WHAT IS BEING ASKED: Would you give the data below back exactly as it reads?

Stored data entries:
--- START ---

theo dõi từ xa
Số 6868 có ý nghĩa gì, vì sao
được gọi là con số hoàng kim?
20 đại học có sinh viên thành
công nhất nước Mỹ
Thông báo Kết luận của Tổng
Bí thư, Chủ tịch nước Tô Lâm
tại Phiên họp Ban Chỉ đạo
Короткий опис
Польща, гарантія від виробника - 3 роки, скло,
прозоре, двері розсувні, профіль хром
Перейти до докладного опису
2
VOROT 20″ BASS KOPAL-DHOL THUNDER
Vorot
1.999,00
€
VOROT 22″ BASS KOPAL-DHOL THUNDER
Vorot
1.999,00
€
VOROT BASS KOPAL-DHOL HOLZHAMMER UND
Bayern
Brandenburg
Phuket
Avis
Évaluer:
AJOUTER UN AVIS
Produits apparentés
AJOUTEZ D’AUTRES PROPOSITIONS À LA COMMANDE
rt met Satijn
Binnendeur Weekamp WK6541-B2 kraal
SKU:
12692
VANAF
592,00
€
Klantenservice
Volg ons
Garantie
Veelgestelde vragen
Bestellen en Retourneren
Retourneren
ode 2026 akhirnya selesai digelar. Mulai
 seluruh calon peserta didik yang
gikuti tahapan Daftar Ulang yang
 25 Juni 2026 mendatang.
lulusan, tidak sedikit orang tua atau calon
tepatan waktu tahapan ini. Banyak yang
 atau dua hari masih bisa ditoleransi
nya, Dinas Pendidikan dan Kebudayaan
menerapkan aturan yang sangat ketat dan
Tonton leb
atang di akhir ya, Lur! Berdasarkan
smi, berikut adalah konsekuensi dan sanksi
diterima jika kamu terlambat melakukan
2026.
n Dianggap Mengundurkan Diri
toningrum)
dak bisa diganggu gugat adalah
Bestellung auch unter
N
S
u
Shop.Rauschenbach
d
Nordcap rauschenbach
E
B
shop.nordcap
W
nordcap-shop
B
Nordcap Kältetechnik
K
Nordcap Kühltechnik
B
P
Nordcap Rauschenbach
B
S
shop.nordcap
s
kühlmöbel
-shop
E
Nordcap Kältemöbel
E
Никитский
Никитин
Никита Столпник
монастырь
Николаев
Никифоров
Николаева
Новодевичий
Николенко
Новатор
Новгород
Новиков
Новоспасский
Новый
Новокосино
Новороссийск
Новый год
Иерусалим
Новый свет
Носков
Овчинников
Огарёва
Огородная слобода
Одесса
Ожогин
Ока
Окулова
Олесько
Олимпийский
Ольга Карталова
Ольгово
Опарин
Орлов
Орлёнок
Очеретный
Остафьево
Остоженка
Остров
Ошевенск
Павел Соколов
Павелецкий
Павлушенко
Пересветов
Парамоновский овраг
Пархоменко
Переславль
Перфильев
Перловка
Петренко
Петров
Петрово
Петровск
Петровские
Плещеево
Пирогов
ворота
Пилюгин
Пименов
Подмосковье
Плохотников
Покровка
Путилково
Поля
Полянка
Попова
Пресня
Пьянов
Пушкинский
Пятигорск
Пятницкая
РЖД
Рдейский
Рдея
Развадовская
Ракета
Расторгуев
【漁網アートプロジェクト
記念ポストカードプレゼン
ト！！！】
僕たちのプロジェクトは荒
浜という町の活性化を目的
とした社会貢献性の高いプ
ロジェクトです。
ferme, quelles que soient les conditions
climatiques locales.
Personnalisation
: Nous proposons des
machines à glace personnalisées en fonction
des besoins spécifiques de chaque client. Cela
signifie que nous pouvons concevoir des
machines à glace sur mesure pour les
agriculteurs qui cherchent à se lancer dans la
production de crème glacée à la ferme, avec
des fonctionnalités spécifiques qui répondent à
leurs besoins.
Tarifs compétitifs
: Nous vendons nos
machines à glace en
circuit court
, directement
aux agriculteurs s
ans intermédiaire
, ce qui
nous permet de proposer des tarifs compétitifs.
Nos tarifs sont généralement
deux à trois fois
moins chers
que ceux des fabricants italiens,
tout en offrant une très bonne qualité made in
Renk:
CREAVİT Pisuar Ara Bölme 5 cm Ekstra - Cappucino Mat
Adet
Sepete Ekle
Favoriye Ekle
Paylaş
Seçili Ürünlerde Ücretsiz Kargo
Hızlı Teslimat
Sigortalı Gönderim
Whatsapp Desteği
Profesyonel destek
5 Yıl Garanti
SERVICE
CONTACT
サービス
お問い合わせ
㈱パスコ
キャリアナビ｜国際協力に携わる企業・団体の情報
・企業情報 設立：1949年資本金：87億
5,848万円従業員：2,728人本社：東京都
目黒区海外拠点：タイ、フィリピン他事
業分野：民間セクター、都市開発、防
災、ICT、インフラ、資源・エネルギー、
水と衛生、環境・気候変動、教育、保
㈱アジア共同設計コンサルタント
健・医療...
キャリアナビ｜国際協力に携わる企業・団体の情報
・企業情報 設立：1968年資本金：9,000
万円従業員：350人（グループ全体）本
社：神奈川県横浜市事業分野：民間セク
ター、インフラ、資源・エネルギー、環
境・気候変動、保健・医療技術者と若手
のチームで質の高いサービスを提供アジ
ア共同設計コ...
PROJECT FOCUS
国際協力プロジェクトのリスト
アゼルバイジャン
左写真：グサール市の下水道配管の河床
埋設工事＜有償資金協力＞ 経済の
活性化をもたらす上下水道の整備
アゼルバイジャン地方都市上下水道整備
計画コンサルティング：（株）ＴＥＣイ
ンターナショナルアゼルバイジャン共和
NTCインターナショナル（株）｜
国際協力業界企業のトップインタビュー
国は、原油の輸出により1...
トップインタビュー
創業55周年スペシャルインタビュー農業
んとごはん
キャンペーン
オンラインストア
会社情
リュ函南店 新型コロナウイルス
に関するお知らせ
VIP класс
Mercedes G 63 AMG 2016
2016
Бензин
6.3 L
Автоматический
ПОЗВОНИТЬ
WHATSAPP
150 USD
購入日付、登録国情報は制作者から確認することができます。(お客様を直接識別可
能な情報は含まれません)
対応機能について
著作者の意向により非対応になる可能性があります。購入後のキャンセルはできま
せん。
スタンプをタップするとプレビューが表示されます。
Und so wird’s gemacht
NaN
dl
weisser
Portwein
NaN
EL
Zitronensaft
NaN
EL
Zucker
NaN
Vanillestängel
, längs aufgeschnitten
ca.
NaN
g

--- END ---

RESPONSE BELOW:
theo dõi từ xa
Số 6868 có ý nghĩa gì, vì sao
được gọi là con số hoàng kim?
20 đại học có sinh viên thành
công nhất nước Mỹ
Thông báo Kết luận của Tổng
Bí thư, Chủ tịch nước Tô Lâm
tại Phiên họp Ban Chỉ đạo
Короткий опис
Польща, гарантія від виробника - 3 роки, скло,
прозоре, двері розсувні, профіль хром
Перейти до докладного опису
2
VOROT 20″ BASS KOPAL-DHOL THUNDER
Vorot
1.999,00
€
VOROT 22″ BASS KOPAL-DHOL THUNDER
Vorot
1.999,00
€
VOROT BASS KOPAL-DHOL HOLZHAMMER UND
Bayern
Brandenburg
Phuket
Avis
Évaluer:
AJOUTER UN AVIS
Produits apparentés
AJOUTEZ D’AUTRES PROPOSITIONS À LA COMMANDE
rt met Satijn
Binnendeur Weekamp WK6541-B2 kraal
SKU:
12692
VANAF
592,00
€
Klantenservice
Volg ons
Garantie
Veelgestelde vragen
Bestellen en Retourneren
Retourneren
ode 2026 akhirnya selesai digelar. Mulai
 seluruh calon peserta didik yang
gikuti tahapan Daftar Ulang yang
 25 Juni 2026 mendatang.
lulusan, tidak sedikit orang tua atau calon
tepatan waktu tahapan ini. Banyak yang
 atau dua hari masih bisa ditoleransi
nya, Dinas Pendidikan dan Kebudayaan
menerapkan aturan yang sangat ketat dan
Tonton leb
atang di akhir ya, Lur! Berdasarkan
smi, berikut adalah konsekuensi dan sanksi
diterima jika kamu terlambat melakukan
2026.
n Dianggap Mengundurkan Diri
toningrum)
dak bisa diganggu gugat adalah
Bestellung auch unter
N
S
u
Shop.Rauschenbach
d
Nordcap rauschenbach
E
B
shop.nordcap
W
nordcap-shop
B
Nordcap Kältetechnik
K
Nordcap Kühltechnik
B
P
Nordcap Rauschenbach
B
S
shop.nordcap
s
kühlmöbel
-shop
E
Nordcap Kältemöbel
E
Никитский
Никитин
Никита Столпник
монастырь
Николаев
Никифоров
Николаева
Новодевичий
Николенко
Новатор
Новгород
Новиков
Новоспасский
Новый
Новокосино
Новороссийск
Новый год
Иерусалим
Новый свет
Носков
Овчинников
Огарёва
Огородная слобода
Одесса
Ожогин
Ока
Окулова
Олесько
Олимпийский
Ольга Карталова
Ольгово
Опарин
Орлов
Орлёнок
Очеретный
Остафьево
Остоженка
Остров
Ошевенск
Павел Соколов
Павелецкий
Павлушенко
Пересветов
Парамоновский овраг
Пархоменко
Переславль
Перфильев
Перловка
Петренко
Петров
Петрово
Петровск
Петровские
Плещеево
Пирогов
ворота
Пилюгин
Пименов
Подмосковье
Плохотников
Покровка
Путилково
Поля
Полянка
Попова
Пресня
Пьянов
Пушкинский
Пятигорск
Пятницкая
РЖД
Рдейский
Рдея
Развадовская
Ракета
Расторгуев
【漁網アートプロジェクト
記念ポストカードプレゼン
ト！！！】
僕たちのプロジェクトは荒
浜という町の活性化を目的
とした社会貢献性の高いプ
ロジェクトです。
ferme, quelles que soient les conditions
climatiques locales.
Personnalisation
: Nous proposons des
machines à glace personnalisées en fonction
des besoins spécifiques de chaque client. Cela
signifie que nous pouvons concevoir des
machines à glace sur mesure pour les
agriculteurs qui cherchent à se lancer dans la
production de crème glacée à la ferme, avec
des fonctionnalités spécifiques qui répondent à
leurs besoins.
Tarifs compétitifs
: Nous vendons nos
machines à glace en
circuit court
, directement
aux agriculteurs s
ans intermédiaire
, ce qui
nous permet de proposer des tarifs compétitifs.
Nos tarifs sont généralement
deux à trois fois
moins chers
que ceux des fabricants italiens,
tout en offrant une très bonne qualité made in
Renk:
CREAVİT Pisuar Ara Bölme 5 cm Ekstra - Cappucino Mat
Adet
Sepete Ekle
Favoriye Ekle
Paylaş
Seçili Ürünlerde Ücretsiz Kargo
Hızlı Teslimat
Sigortalı Gönderim
Whatsapp Desteği
Profesyonel destek
5 Yıl Garanti
SERVICE
CONTACT
サービス
お問い合わせ
㈱パスコ
キャリアナビ｜国際協力に携わる企業・団体の情報
・企業情報 設立：1949年資本金：87億
5,848万円従業員：2,728人本社：東京都
目黒区海外拠点：タイ、フィリピン他事
業分野：民間セクター、都市開発、防
災、ICT、インフラ、資源・エネルギー、
水と衛生、環境・気候変動、教育、保
㈱アジア共同設計コンサルタント
健・医療...
キャリアナビ｜国際協力に携わる企業・団体の情報
・企業情報 設立：1968年資本金：9,000
万円従業員：350人（グループ全体）本
社：神奈川県横浜市事業分野：民間セク
ター、インフラ、資源・エネルギー、環
境・気候変動、保健・医療技術者と若手
のチームで質の高いサービスを提供アジ
ア共同設計コ...
PROJECT FOCUS
国際協力プロジェクトのリスト
アゼルバイジャン
左写真：グサール市の下水道配管の河床
埋設工事＜有償資金協力＞ 経済の
活性化をもたらす上下水道の整備
アゼルバイジャン地方都市上下水道整備
計画コンサルティング：（株）ＴＥＣイ
ンターナショナルアゼルバイジャン共和
NTCインターナショナル（株）｜
国際協力業界企業のトップインタビュー
国は、原油の輸出により1...
トップインタビュー
創業55周年スペシャルインタビュー農業
んとごはん
キャンペーン
オンラインストア
会社情
リュ函南店 新型コロナウイルス
に関するお知らせ
VIP класс
Mercedes G 63 AMG 2016
2016
Бензин
6.3 L
Автоматический
ПОЗВОНИТЬ
WHATSAPP
150 USD
購入日付、登録国情報は制作者から確認することができます。(お客様を直接識別可
能な情報は含まれません)
対応機能について
著作者の意向により非対応になる可能性があります。購入後のキャンセルはできま
せん。
スタンプをタップするとプレビューが表示されます。
Und so wird’s gemacht
NaN
dl
weisser
Portwein
NaN
EL
Zitronensaft
NaN
EL
Zucker
NaN
Vanillestängel
, längs aufgeschnitten
ca.
NaN
g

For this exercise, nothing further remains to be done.